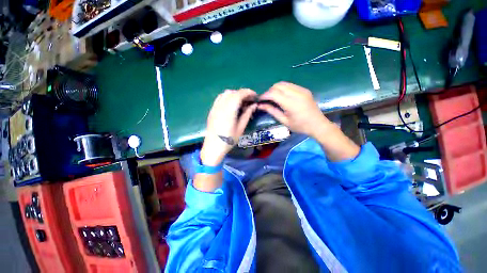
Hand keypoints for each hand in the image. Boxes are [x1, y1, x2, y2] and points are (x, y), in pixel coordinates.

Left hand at [200, 89, 256, 165]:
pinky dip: (227, 97)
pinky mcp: (212, 110)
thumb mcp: (241, 128)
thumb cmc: (229, 140)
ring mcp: (214, 107)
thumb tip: (254, 105)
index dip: (248, 92)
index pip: (239, 94)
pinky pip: (219, 98)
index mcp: (229, 111)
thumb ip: (247, 114)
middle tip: (249, 100)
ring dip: (235, 94)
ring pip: (225, 94)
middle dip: (242, 93)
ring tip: (241, 102)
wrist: (213, 147)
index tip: (255, 96)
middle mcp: (220, 106)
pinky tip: (231, 105)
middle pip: (232, 92)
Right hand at [258, 82, 329, 137]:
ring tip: (273, 97)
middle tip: (266, 100)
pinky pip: (290, 85)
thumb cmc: (300, 126)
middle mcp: (296, 93)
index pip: (273, 93)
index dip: (264, 95)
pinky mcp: (304, 89)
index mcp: (291, 103)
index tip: (260, 100)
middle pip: (278, 86)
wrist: (318, 125)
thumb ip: (272, 111)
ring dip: (276, 89)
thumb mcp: (284, 121)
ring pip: (283, 83)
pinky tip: (282, 96)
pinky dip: (283, 88)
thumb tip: (260, 105)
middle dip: (269, 91)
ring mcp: (301, 90)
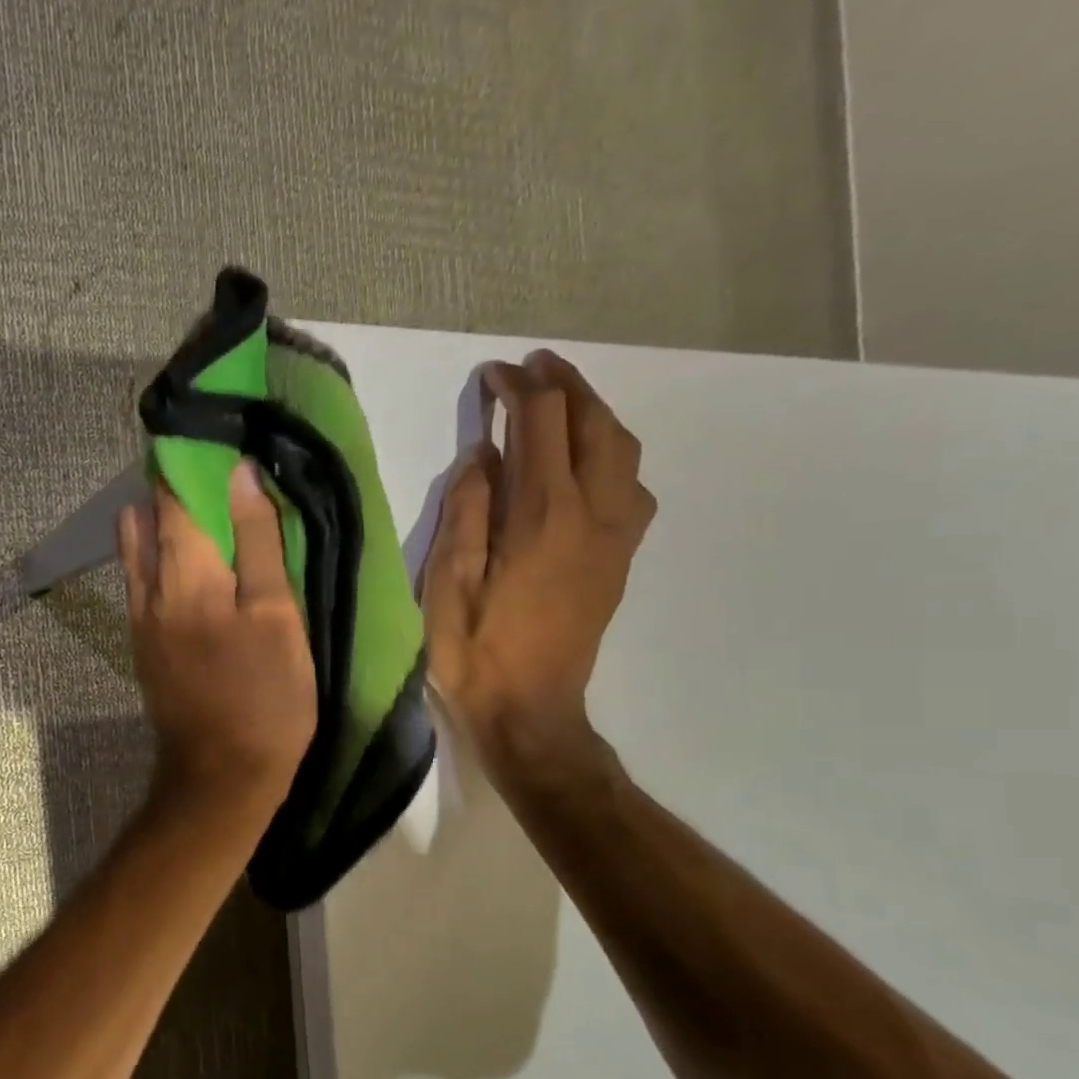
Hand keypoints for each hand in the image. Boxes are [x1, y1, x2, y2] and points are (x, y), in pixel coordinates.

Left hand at [118, 460, 317, 818]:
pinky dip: (163, 556)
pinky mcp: (142, 642)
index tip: (215, 437)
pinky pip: (144, 579)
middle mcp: (147, 586)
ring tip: (210, 516)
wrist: (221, 775)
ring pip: (140, 547)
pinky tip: (198, 564)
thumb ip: (256, 542)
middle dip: (175, 484)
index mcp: (183, 571)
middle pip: (147, 514)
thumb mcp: (276, 616)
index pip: (170, 491)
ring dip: (166, 520)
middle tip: (219, 474)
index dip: (188, 457)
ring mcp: (138, 617)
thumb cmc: (264, 696)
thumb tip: (239, 474)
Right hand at [423, 350, 654, 757]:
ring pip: (622, 452)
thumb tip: (482, 457)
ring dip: (595, 415)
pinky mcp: (619, 560)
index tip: (492, 376)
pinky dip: (611, 455)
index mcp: (542, 516)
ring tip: (562, 403)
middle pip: (594, 425)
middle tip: (534, 367)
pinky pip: (630, 487)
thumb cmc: (475, 651)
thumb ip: (467, 512)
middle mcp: (590, 515)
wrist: (529, 711)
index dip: (518, 389)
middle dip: (566, 385)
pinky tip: (586, 464)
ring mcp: (613, 538)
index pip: (540, 425)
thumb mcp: (448, 583)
--- --- ---
*What you need to do:* Transcribe the records above exactly, leaving every picture out of the copy.

*Result for this task:*
Hand keypoints for each hand in the image. Boxes are [x1, y1, x2, y2] and points are (x, y), in pixel coordinates.

Left hand at [200, 89, 256, 165]:
pinky dip: (227, 97)
pinky mcp: (212, 110)
thumb mcp: (241, 128)
thumb cmc: (229, 140)
ring mcp: (214, 107)
thumb tip: (254, 105)
index dip: (248, 92)
index pip: (239, 94)
pinky pip: (219, 98)
index mcp: (229, 111)
thumb ip: (247, 114)
middle tip: (249, 100)
ring dip: (235, 94)
ring pip: (225, 94)
middle dip: (242, 93)
ring tip: (241, 102)
wrist: (213, 147)
index tip: (255, 96)
middle mcp: (220, 106)
pinky tip: (231, 105)
middle pip: (232, 92)
Right hand at [258, 82, 329, 137]:
ring tip: (273, 97)
middle tip: (266, 100)
pinky pip: (290, 85)
thumb cmc: (300, 126)
middle mcp: (296, 93)
index pip: (273, 93)
index dip: (264, 95)
pinky mcp: (304, 89)
index mcp: (291, 103)
index tip: (260, 100)
middle pip: (278, 86)
wrist: (318, 125)
thumb ip: (272, 111)
ring dip: (276, 89)
thumb mcp: (284, 121)
ring pip: (283, 83)
pinky tip: (282, 96)
pinky dip: (283, 88)
thumb tip: (260, 105)
middle dip: (269, 91)
ring mcp: (301, 90)
Hand keypoints for each hand in the image. Boxes are [x1, y1, x2, y2] and points are (x, y), in pixel coordinates.

Left hand at [118, 460, 317, 818]:
pinky dip: (163, 556)
pinky mcp: (142, 642)
index tip: (215, 437)
pinky pip: (144, 579)
middle mcp: (147, 586)
ring tip: (210, 516)
wrist: (221, 775)
ring pip: (140, 547)
pinky tip: (198, 564)
thumb ip: (256, 542)
middle dip: (175, 484)
index mcp: (183, 571)
middle pip: (147, 514)
thumb mcp: (276, 616)
index pip: (170, 491)
ring dip: (166, 520)
middle tip: (219, 474)
index dip: (188, 457)
ring mcp: (138, 617)
thumb cmc: (264, 696)
thumb tip: (239, 474)
Right hand at [423, 350, 654, 757]:
ring pip: (622, 452)
thumb tip: (482, 457)
ring dip: (595, 415)
pinky mcp: (619, 560)
index tip: (492, 376)
pinky dip: (611, 455)
index mcp: (542, 516)
ring tip: (562, 403)
middle pip: (594, 425)
middle tip: (534, 367)
pinky pip: (630, 487)
thumb cmc: (475, 651)
thumb ip: (467, 512)
middle mcp: (590, 515)
wrist: (529, 711)
index dip: (518, 389)
middle dip: (566, 385)
pinky tip: (586, 464)
ring mcp: (613, 538)
index pip: (540, 425)
thumb mcp: (448, 583)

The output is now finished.